Mother-of-four Augustine has seen first-hand the impact that malaria can have on young lives. She has had to watch her son Philip suffering from malaria for the past four years. But the good news is that her youngest daughter Rejoice is benefiting from the world’s first malaria vaccine.
“My baby girl, Rejoice, is having her second malaria vaccine today. She had her first one last month and she is doing fine.”
Augustine and her family live in the town of Kintampo in the East Bono region of Ghana. She and her husband are both labourers who help to harvest cassava and struggle to find the money needed to pay for Philip’s medical treatment each time he has malaria.
So when Augustine heard about the new vaccine on the radio and met with nurses from the Ghana Health Service, she jumped at the opportunity for her seven-month-old baby girl Rejoice to be immunised.

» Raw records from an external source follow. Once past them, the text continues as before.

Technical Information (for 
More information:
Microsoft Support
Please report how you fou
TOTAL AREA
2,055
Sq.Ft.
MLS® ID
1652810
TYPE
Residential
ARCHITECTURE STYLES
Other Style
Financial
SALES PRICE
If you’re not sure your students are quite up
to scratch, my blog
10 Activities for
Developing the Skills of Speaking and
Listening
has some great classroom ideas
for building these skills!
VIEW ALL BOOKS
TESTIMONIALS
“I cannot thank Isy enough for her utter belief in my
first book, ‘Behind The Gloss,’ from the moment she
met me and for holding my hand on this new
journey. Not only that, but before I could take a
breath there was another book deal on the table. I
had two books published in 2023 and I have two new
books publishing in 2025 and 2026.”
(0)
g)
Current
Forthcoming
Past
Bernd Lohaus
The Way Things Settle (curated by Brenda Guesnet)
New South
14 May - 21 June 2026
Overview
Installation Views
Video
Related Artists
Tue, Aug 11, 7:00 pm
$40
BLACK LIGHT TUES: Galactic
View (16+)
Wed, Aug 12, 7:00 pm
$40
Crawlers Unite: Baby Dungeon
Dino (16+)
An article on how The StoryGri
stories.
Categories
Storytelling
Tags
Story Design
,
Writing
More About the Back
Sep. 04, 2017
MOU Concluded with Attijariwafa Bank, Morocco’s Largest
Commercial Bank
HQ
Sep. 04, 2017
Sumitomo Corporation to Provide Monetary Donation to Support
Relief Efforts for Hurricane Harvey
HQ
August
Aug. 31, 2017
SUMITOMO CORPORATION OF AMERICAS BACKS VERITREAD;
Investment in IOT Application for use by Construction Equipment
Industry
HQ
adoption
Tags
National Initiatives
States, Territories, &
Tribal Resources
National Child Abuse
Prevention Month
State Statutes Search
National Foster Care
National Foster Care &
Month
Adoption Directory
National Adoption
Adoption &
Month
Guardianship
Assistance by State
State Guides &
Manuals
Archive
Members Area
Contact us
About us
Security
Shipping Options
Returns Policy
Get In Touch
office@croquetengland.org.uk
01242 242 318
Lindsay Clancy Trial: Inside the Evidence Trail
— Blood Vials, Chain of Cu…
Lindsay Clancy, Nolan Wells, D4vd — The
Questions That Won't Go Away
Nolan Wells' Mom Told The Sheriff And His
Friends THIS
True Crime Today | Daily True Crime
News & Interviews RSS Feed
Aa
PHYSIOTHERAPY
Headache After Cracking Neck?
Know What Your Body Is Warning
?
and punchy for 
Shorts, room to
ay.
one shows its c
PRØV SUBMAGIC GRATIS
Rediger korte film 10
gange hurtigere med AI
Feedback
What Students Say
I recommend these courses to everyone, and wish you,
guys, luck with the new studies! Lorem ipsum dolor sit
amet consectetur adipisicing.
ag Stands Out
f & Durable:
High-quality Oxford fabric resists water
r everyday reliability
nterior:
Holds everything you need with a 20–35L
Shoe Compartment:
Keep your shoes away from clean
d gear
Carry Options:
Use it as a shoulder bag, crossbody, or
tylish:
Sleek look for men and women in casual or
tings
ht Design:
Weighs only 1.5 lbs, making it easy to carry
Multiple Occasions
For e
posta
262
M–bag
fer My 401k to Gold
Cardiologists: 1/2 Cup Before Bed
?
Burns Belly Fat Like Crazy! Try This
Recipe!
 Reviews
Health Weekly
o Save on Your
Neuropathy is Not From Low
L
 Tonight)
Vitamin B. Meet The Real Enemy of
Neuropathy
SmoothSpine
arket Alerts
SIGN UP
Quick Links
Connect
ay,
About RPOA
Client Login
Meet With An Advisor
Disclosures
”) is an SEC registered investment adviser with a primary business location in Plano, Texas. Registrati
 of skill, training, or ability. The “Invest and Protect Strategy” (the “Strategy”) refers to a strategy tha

“We know the vaccine works in nearly half of the children who have it,” she says, “and we were told to still use the nets we have too to help protect us and the other children, but this is a chance for Rejoice to stay well and to grow up strong, to have her education and to have a better life.”
Like any mother, Augustine just wants the best for Rejoice. “Maybe one day she could even become a government worker – I don’t want her to struggle like me. I think that every child in Ghana should be offered the vaccine. No child should ever die from malaria,” she concludes.
RTS,S is the world’s first malaria vaccine that has been shown to reduce malaria cases in young children in 40 per cent of cases. If administered correctly, offers five years of protection. Currently being piloted in Ghana, Kenya and Malawi, the vaccine is intended as a new complementary tool to be used alongside bed nets and spraying to significantly improve malaria control, and more than one million children will be immunised by 2023.